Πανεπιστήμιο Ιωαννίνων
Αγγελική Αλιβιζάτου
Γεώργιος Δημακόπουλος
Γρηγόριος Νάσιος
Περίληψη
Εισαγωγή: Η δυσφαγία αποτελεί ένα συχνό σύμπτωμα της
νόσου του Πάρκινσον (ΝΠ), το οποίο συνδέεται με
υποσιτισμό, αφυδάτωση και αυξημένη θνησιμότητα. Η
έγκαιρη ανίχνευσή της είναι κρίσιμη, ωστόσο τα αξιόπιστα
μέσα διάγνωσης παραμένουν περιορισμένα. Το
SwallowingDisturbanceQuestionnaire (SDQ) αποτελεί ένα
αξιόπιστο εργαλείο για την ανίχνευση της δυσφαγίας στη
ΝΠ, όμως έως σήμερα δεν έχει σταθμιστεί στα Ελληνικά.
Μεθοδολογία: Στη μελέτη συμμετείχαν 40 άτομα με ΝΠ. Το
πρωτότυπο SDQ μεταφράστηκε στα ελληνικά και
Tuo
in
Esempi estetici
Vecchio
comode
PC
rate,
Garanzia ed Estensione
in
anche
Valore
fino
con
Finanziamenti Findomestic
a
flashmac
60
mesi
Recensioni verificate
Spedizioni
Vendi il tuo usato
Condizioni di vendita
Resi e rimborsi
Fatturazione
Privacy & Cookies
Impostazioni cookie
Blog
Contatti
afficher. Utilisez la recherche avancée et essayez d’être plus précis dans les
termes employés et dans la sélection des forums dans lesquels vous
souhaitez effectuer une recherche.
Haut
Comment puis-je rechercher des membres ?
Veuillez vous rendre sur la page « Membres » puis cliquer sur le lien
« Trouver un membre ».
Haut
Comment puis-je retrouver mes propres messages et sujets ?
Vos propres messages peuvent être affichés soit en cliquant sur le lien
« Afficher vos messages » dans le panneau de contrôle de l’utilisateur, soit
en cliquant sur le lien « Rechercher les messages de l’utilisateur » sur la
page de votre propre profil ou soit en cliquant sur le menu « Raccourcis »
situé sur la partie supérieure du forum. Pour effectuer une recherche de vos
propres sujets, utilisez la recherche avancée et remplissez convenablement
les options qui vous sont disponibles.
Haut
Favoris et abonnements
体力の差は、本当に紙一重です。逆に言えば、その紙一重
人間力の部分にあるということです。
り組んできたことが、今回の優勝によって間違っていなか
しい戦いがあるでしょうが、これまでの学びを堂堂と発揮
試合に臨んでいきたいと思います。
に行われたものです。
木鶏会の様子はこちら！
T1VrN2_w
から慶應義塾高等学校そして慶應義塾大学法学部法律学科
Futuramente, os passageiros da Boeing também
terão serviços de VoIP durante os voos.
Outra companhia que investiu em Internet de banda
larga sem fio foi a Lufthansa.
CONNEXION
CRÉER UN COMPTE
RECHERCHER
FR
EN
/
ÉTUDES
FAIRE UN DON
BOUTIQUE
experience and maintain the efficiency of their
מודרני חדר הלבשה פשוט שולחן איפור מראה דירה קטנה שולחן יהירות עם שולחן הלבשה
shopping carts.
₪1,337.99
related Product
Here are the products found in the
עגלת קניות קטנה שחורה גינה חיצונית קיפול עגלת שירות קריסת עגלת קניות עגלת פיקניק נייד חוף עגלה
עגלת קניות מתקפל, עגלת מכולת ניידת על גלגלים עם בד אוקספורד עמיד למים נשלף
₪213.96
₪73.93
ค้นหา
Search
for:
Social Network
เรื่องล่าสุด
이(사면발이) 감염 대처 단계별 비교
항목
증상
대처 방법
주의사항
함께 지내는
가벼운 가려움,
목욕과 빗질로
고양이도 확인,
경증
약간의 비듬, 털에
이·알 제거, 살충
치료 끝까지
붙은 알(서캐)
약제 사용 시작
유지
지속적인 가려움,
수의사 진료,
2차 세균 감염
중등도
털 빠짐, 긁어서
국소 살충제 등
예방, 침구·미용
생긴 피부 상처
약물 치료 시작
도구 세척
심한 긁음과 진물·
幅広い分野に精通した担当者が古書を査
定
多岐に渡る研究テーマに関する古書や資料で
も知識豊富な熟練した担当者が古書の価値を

######

- _PROBLEM REQUIREMENTS_
A faithful copy is required of the lines from the one with "Trouver un membre" through the last line of the data; please add nothing.

- _EXERCISE ANSWER_
« Trouver un membre ».
Haut
Comment puis-je retrouver mes propres messages et sujets ?
Vos propres messages peuvent être affichés soit en cliquant sur le lien
« Afficher vos messages » dans le panneau de contrôle de l’utilisateur, soit
en cliquant sur le lien « Rechercher les messages de l’utilisateur » sur la
page de votre propre profil ou soit en cliquant sur le menu « Raccourcis »
situé sur la partie supérieure du forum. Pour effectuer une recherche de vos
propres sujets, utilisez la recherche avancée et remplissez convenablement
les options qui vous sont disponibles.
Haut
Favoris et abonnements
体力の差は、本当に紙一重です。逆に言えば、その紙一重
人間力の部分にあるということです。
り組んできたことが、今回の優勝によって間違っていなか
しい戦いがあるでしょうが、これまでの学びを堂堂と発揮
試合に臨んでいきたいと思います。
に行われたものです。
木鶏会の様子はこちら！
T1VrN2_w
から慶應義塾高等学校そして慶應義塾大学法学部法律学科
Futuramente, os passageiros da Boeing também
terão serviços de VoIP durante os voos.
Outra companhia que investiu em Internet de banda
larga sem fio foi a Lufthansa.
CONNEXION
CRÉER UN COMPTE
RECHERCHER
FR
EN
/
ÉTUDES
FAIRE UN DON
BOUTIQUE
experience and maintain the efficiency of their
מודרני חדר הלבשה פשוט שולחן איפור מראה דירה קטנה שולחן יהירות עם שולחן הלבשה
shopping carts.
₪1,337.99
related Product
Here are the products found in the
עגלת קניות קטנה שחורה גינה חיצונית קיפול עגלת שירות קריסת עגלת קניות עגלת פיקניק נייד חוף עגלה
עגלת קניות מתקפל, עגלת מכולת ניידת על גלגלים עם בד אוקספורד עמיד למים נשלף
₪213.96
₪73.93
ค้นหา
Search
for:
Social Network
เรื่องล่าสุด
이(사면발이) 감염 대처 단계별 비교
항목
증상
대처 방법
주의사항
함께 지내는
가벼운 가려움,
목욕과 빗질로
고양이도 확인,
경증
약간의 비듬, 털에
이·알 제거, 살충
치료 끝까지
붙은 알(서캐)
약제 사용 시작
유지
지속적인 가려움,
수의사 진료,
2차 세균 감염
중등도
털 빠짐, 긁어서
국소 살충제 등
예방, 침구·미용
생긴 피부 상처
약물 치료 시작
도구 세척
심한 긁음과 진물·
幅広い分野に精通した担当者が古書を査
定
多岐に渡る研究テーマに関する古書や資料で
も知識豊富な熟練した担当者が古書の価値を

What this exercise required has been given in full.